■ Task description
Reproduce every one of the records below word for word, keeping each line unchanged.
··· Exercise input ···
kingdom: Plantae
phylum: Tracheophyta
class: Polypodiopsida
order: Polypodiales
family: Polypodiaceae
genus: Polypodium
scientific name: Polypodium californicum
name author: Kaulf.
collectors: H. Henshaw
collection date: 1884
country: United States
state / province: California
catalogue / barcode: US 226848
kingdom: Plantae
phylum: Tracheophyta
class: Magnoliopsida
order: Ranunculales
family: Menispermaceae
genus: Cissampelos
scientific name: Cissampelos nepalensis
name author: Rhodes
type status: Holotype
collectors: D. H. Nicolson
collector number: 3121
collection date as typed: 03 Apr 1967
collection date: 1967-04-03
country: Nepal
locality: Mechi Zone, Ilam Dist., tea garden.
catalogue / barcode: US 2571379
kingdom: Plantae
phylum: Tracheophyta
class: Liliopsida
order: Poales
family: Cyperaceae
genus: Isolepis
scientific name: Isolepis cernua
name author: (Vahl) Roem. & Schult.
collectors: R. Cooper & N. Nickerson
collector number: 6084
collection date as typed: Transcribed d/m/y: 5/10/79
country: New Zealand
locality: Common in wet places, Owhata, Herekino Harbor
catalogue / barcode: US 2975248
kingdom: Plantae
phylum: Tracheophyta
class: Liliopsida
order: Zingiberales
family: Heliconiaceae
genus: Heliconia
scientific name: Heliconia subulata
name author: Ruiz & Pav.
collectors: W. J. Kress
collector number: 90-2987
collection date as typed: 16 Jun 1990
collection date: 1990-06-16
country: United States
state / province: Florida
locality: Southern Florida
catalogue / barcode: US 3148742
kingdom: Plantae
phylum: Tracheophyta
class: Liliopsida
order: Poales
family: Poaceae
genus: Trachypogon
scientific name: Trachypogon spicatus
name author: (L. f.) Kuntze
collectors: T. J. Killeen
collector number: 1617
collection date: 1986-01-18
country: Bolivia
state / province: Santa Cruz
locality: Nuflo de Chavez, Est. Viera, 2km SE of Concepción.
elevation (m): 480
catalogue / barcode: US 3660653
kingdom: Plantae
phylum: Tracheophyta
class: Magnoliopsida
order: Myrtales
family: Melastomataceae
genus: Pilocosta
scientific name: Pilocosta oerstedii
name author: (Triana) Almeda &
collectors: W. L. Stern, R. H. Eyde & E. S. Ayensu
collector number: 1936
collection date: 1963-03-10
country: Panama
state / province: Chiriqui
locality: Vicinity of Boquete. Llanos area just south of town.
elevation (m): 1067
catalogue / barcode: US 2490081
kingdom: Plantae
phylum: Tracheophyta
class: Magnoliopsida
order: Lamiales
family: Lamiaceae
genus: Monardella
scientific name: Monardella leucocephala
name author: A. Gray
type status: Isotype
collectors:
···
■ Solution below
kingdom: Plantae
phylum: Tracheophyta
class: Polypodiopsida
order: Polypodiales
family: Polypodiaceae
genus: Polypodium
scientific name: Polypodium californicum
name author: Kaulf.
collectors: H. Henshaw
collection date: 1884
country: United States
state / province: California
catalogue / barcode: US 226848
kingdom: Plantae
phylum: Tracheophyta
class: Magnoliopsida
order: Ranunculales
family: Menispermaceae
genus: Cissampelos
scientific name: Cissampelos nepalensis
name author: Rhodes
type status: Holotype
collectors: D. H. Nicolson
collector number: 3121
collection date as typed: 03 Apr 1967
collection date: 1967-04-03
country: Nepal
locality: Mechi Zone, Ilam Dist., tea garden.
catalogue / barcode: US 2571379
kingdom: Plantae
phylum: Tracheophyta
class: Liliopsida
order: Poales
family: Cyperaceae
genus: Isolepis
scientific name: Isolepis cernua
name author: (Vahl) Roem. & Schult.
collectors: R. Cooper & N. Nickerson
collector number: 6084
collection date as typed: Transcribed d/m/y: 5/10/79
country: New Zealand
locality: Common in wet places, Owhata, Herekino Harbor
catalogue / barcode: US 2975248
kingdom: Plantae
phylum: Tracheophyta
class: Liliopsida
order: Zingiberales
family: Heliconiaceae
genus: Heliconia
scientific name: Heliconia subulata
name author: Ruiz & Pav.
collectors: W. J. Kress
collector number: 90-2987
collection date as typed: 16 Jun 1990
collection date: 1990-06-16
country: United States
state / province: Florida
locality: Southern Florida
catalogue / barcode: US 3148742
kingdom: Plantae
phylum: Tracheophyta
class: Liliopsida
order: Poales
family: Poaceae
genus: Trachypogon
scientific name: Trachypogon spicatus
name author: (L. f.) Kuntze
collectors: T. J. Killeen
collector number: 1617
collection date: 1986-01-18
country: Bolivia
state / province: Santa Cruz
locality: Nuflo de Chavez, Est. Viera, 2km SE of Concepción.
elevation (m): 480
catalogue / barcode: US 3660653
kingdom: Plantae
phylum: Tracheophyta
class: Magnoliopsida
order: Myrtales
family: Melastomataceae
genus: Pilocosta
scientific name: Pilocosta oerstedii
name author: (Triana) Almeda &
collectors: W. L. Stern, R. H. Eyde & E. S. Ayensu
collector number: 1936
collection date: 1963-03-10
country: Panama
state / province: Chiriqui
locality: Vicinity of Boquete. Llanos area just south of town.
elevation (m): 1067
catalogue / barcode: US 2490081
kingdom: Plantae
phylum: Tracheophyta
class: Magnoliopsida
order: Lamiales
family: Lamiaceae
genus: Monardella
scientific name: Monardella leucocephala
name author: A. Gray
type status: Isotype
collectors:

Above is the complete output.